- Work item -
Copy the comments from "7. As always" up to and including "to end it :)", substituting "blister" for "bunion".

**** Exercise text


    Mersad Donko Photography

  4. Wow - I'm exhausted! Fabulous shot of Mt Hood from the brewhouse. Hope your foot is healing well.

  5. Wow, what a wonderful series!
    It's good seeing our mountains covered in white...
    with more to come.

  6. Hope your toe suffered no ill effects. As always the scenery is just spectacular.

  7. As always you have super photos Linda.

  8. Beautiful shots, and am impressed with the GO PRO on your head.... Looks like a fun day, but also some serious exercise. Bet you are loving doing that minus that bunion!

  9. Beautiful photos! What a wonderful way to spend the day. And a great way to end it :)

  10. Linda, I am just amazed at your ability to hike & ski after your foot problem.. I do love these beautiful photos & video you bring back from your outings.. The snow covered mountains are just beautiful. Great post. Have a happy day!

  11. Wow - I don't think it get much better than that! I am planning to finally get to the snow this year - now all we need is some snow!!

    Dark Side of the Moon is correct for the first one - and the second is by the same band.

    Cheers - Stewart M - Melbourne

  12. Linda, so glad you enjoy the skiing and were able to get a chance to make the trip.

  13. Looks like a gorgeous day on the mountain! Glad you've got so much energy! I really like your Go-Pro videos. I keep thinking, maybe ....

  14. What fun! And what fabulous pictures and videos. Hope your foot recovered with some rest. I sure did enjoy going along with you on this trip. :-)

  15. I'm surprised you did the climb with your foot still healing. You are much braver than I am! But the views are lovely and you just cannot beat great friendships!

  16. Wow, what an ambitious trip! I was interested in the climbing skins. It's been a long time since I've been cross country skiing, but I recall a tedious herring bone step, which would probably be REALLY hard on a steep slope! Glad you made the trip, and I always enjoy your views from the top!

  17. Foot by foot you made it! I enjoyed the videos...the scenery is so beautiful! :)

  18. love that lenticular cloud on the top of the Hood. Another gorgeous series of images.

  19. I have little use for purposefully getting cold, but your photos are great to see!

  20. Almost year round? That's impressive. So is your athleticism!

  21. I hope our recent snow has helped out up there a bit. I was surprised that there is even some snow on the higher areas of the coast range this morning. LOVE the "farming" photo--too cool! Both of your friends sound like they are TRUE friends:)
    Blessings, Aimee

  22. WOW, the only month that I've seen Timberline Lodge is in July. Actually one year there was more snow in the parking lot and your picture shows. Tom The Backroads Traveller

  23. Magical! Awesome! So glad your foot has progressed so well.

  24. Not a bad mountain to have in your back yard. Good work with the GoPro and great photos of a superb day.

  25. What a great capture of Mt Hood! I hope your toe joint survived - you were testing it! This is the last week of skiing at Breckenridge. We are under a winter storm watch that may deposit feet of snow. Will it never end?

  26. Dearest Linda; Wow, I truly admire your power to challenge after your surgery! I enjoyed the beautiful scenery and the video; Mt Hood view is sure really GORGEOUS♡♡♡

    Sending Lots of Love and Hugs from Japan to my Dear friend in America, xoxo Miyako*

  27. I'm glad you were able to do this back country ski, even with a healing foot and low snow conditions. The climb up looked hard, but the reward of having done it and being able to enjoy the view with your friends was worth it. Your GoPro took wonderful videos--that is a fun camera to own!

  28. Gorgeous views! Did you get to explore the inside of the lodge? Those historic lodges in Oregon are always so beautiful inside.

  29. I cannot even imagine how difficult that climbing is to do. I see you are loving your Go-Pro.

  30. Wow, what a trek up hill. The views are gorgeous and I can see that you are having a great time! I loved Timberline lodge. We ate lunch there when we visited. My hubby has a go pro and we forget to take it with us. There was a small town nearby that I loved, but I think it was Prospector something.

  31. love that mountain. Have many good memories skiing there!

********
**** Given information

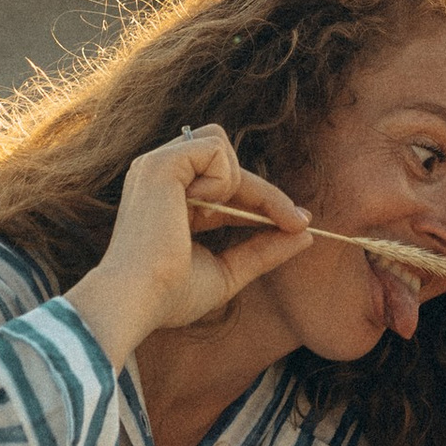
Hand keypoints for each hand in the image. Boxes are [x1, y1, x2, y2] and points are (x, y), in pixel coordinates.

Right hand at [64, 126, 309, 365]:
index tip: (300, 223)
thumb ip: (263, 250)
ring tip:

********

- Solution below -
7. As always you have super photos Linda.

  8. Beautiful shots, and am impressed with the GO PRO on your head.... Looks like a fun day, but also some serious exercise. Bet you are loving doing that minus that blister!

  9. Beautiful photos! What a wonderful way to spend the day. And a great way to end it :)